Efeito “Cachinhos Dourados”

Um nome sintetiza os achados dos pesquisadores de Cincinnati: “Efeito Cachinhos Dourados”. Se a escuta de uma narrativa sem imagens é ainda “muita fria” para acender todas as redes neurais das crianças pequenas, e o filminho é tão “quente” que termina por “queimá-las”, a escuta de uma narrativa ilustrada é, por sua vez, a combinação perfeita para ativar todas aquelas áreas envolvidas com o desenvolvimento linguístico dos pequenos.

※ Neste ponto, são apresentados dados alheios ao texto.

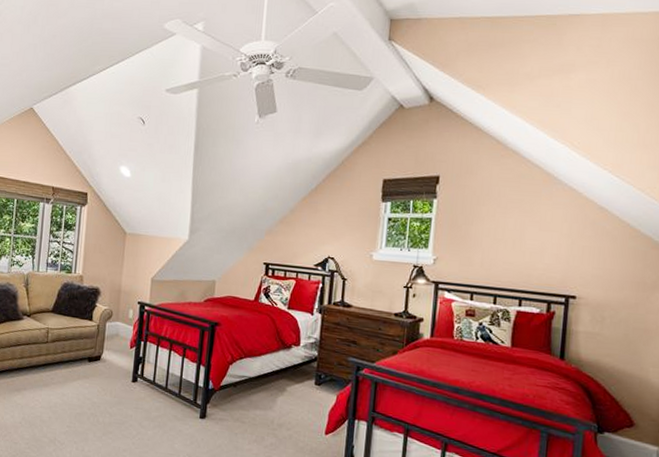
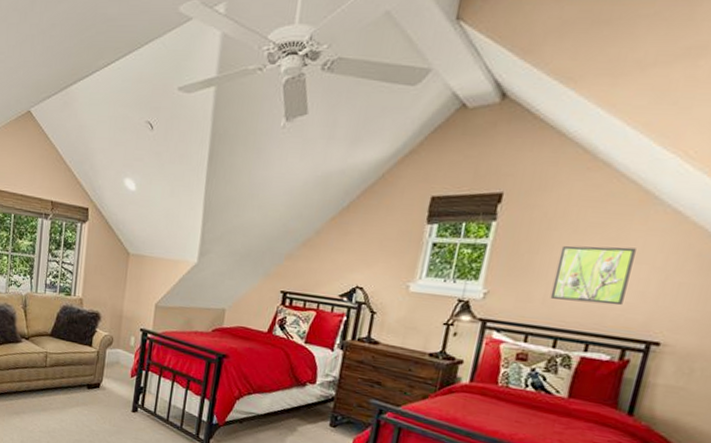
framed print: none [486,218,547,266] -> present [550,245,636,306]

Se você precisava de uma boa razão para começar a ler livros ilustrados para seu filho, acabou de encontrá-la.

4 Comments

  1. Que preciosidade eficaz, barata, amável e realmente eficiente os pais tem nas mãos.
    Que pena que nem todos investem nisso, mas que alegria encontrar pessoas como você que dispõem a proclamar essas verdades clássicas e quase que ortodoxas que se perdeu com a modernidade, mas comprova que é a roda e o caminho é mesmo. Basta aplicar.

  2. Que maravilha! Fico muito feliz em saber que estou no caminho certo. Obrigada pelos seus estudos! Quero muito me aprofundar no desenvolvimento infantil e na importância da leitura em crianças pequenas.